*About this task*. Please retype the listing, starting at the line that contains "sn’t A Hardware" and continuing through its last line. Leave the pictures out of your answer.

(Collected data)

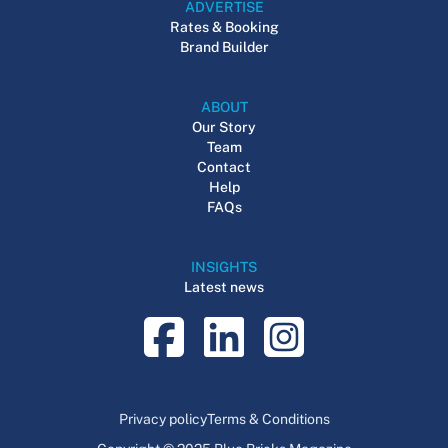
ADVERTISE
Rates & Booking
Brand Builder
ABOUT
Our Story
Team
Contact
Help
FAQs
INSIGHTS
Latest news
Privacy policy
Terms & Conditions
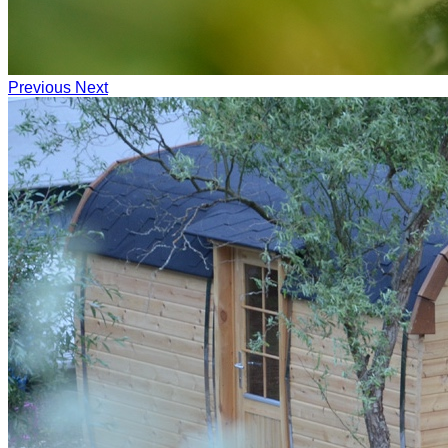
Previous
Next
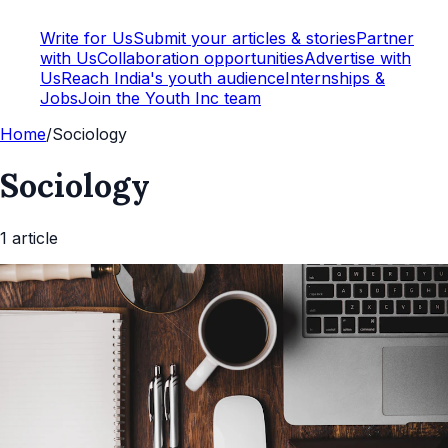
Write for Us
Submit your articles & stories
Partner
with Us
Collaboration opportunities
Advertise with
Us
Reach India's youth audience
Internships &
Jobs
Join the Youth Inc team
Home
/
Sociology
Sociology
1
article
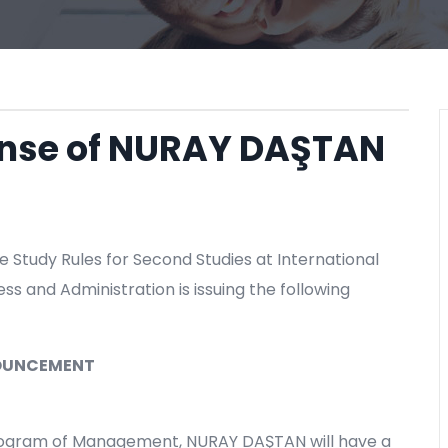
fense of NURAY DAŞTAN
e Study Rules for Second Studies at International
ess and Administration is issuing the following
OUNCEMENT
Program of Management, NURAY DAŞTAN will have a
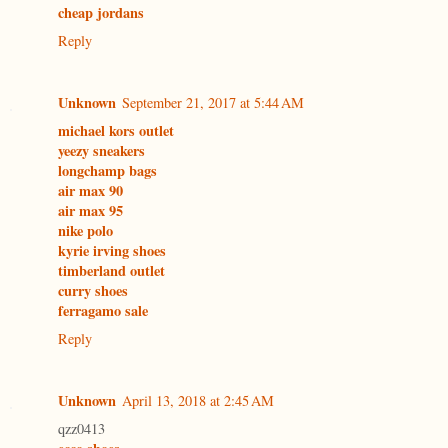
cheap jordans
Reply
Unknown
September 21, 2017 at 5:44 AM
michael kors outlet
yeezy sneakers
longchamp bags
air max 90
air max 95
nike polo
kyrie irving shoes
timberland outlet
curry shoes
ferragamo sale
Reply
Unknown
April 13, 2018 at 2:45 AM
qzz0413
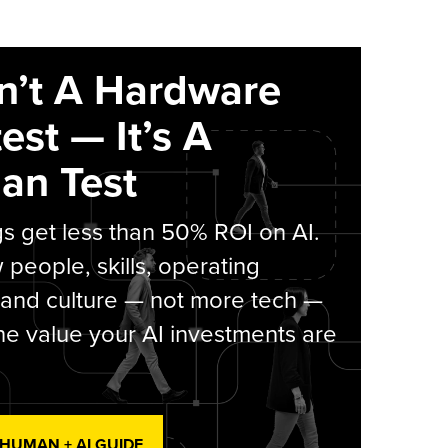
sn’t A Hardware
est — It’s A
an Test
s get less than 50% ROI on AI.
people, skills, operating
 and culture — not more tech —
he value your AI investments are
 HUMAN + AI GUIDE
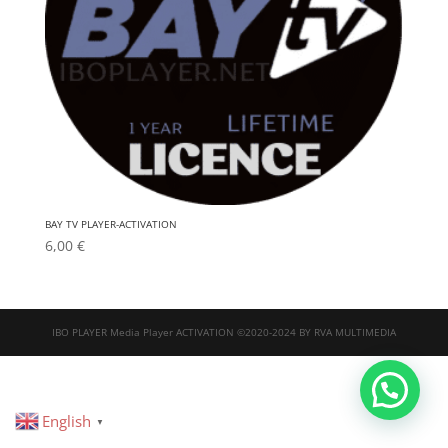
BAY TV PLAYER-ACTIVATION
6,00
€
IBO PLAYER Media Player ACTIVATION ©2020-2024 BY RVA MULTIMEDIA
English
▼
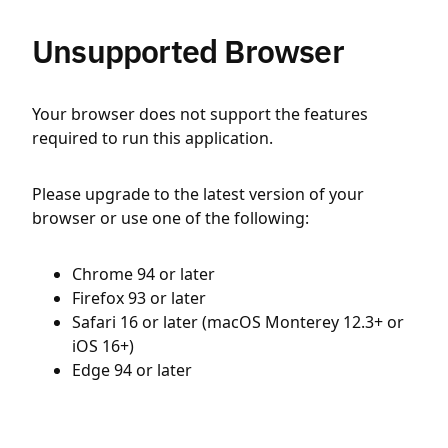
Unsupported Browser
Your browser does not support the features
required to run this application.
Please upgrade to the latest version of your
browser or use one of the following:
Chrome 94 or later
Firefox 93 or later
Safari 16 or later (macOS Monterey 12.3+ or
iOS 16+)
Edge 94 or later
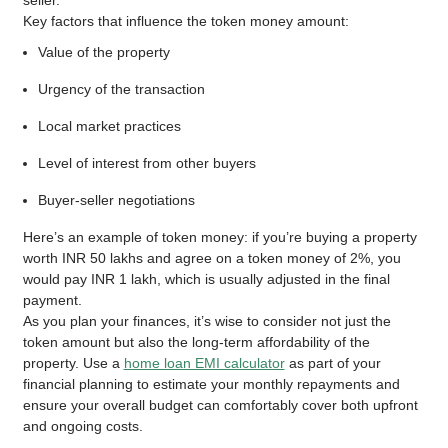
seller.
Key factors that influence the token money amount:
Value of the property
Urgency of the transaction
Local market practices
Level of interest from other buyers
Buyer-seller negotiations
Here’s an example of token money: if you’re buying a property
worth INR 50 lakhs and agree on a token money of 2%, you
would pay INR 1 lakh, which is usually adjusted in the final
payment.
As you plan your finances, it’s wise to consider not just the
token amount but also the long-term affordability of the
property. Use a
home loan EMI calculator
as part of your
financial planning to estimate your monthly repayments and
ensure your overall budget can comfortably cover both upfront
and ongoing costs.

*Solution to this exercise*.
sn’t A Hardware
est — It’s A
an Test
s get less than 50% ROI on AI.
people, skills, operating
 and culture — not more tech —
he value your AI investments are
 HUMAN + AI GUIDE
BAY TV PLAYER-ACTIVATION
6,00
€
IBO PLAYER Media Player ACTIVATION ©2020-2024 BY RVA MULTIMEDIA
English
▼
Unsupported Browser
Your browser does not support the features
required to run this application.
Please upgrade to the latest version of your
browser or use one of the following:
Chrome 94 or later
Firefox 93 or later
Safari 16 or later (macOS Monterey 12.3+ or
iOS 16+)
Edge 94 or later
seller.
Key factors that influence the token money amount:
Value of the property
Urgency of the transaction
Local market practices
Level of interest from other buyers
Buyer-seller negotiations
Here’s an example of token money: if you’re buying a property
worth INR 50 lakhs and agree on a token money of 2%, you
would pay INR 1 lakh, which is usually adjusted in the final
payment.
As you plan your finances, it’s wise to consider not just the
token amount but also the long-term affordability of the
property. Use a
home loan EMI calculator
as part of your
financial planning to estimate your monthly repayments and
ensure your overall budget can comfortably cover both upfront
and ongoing costs.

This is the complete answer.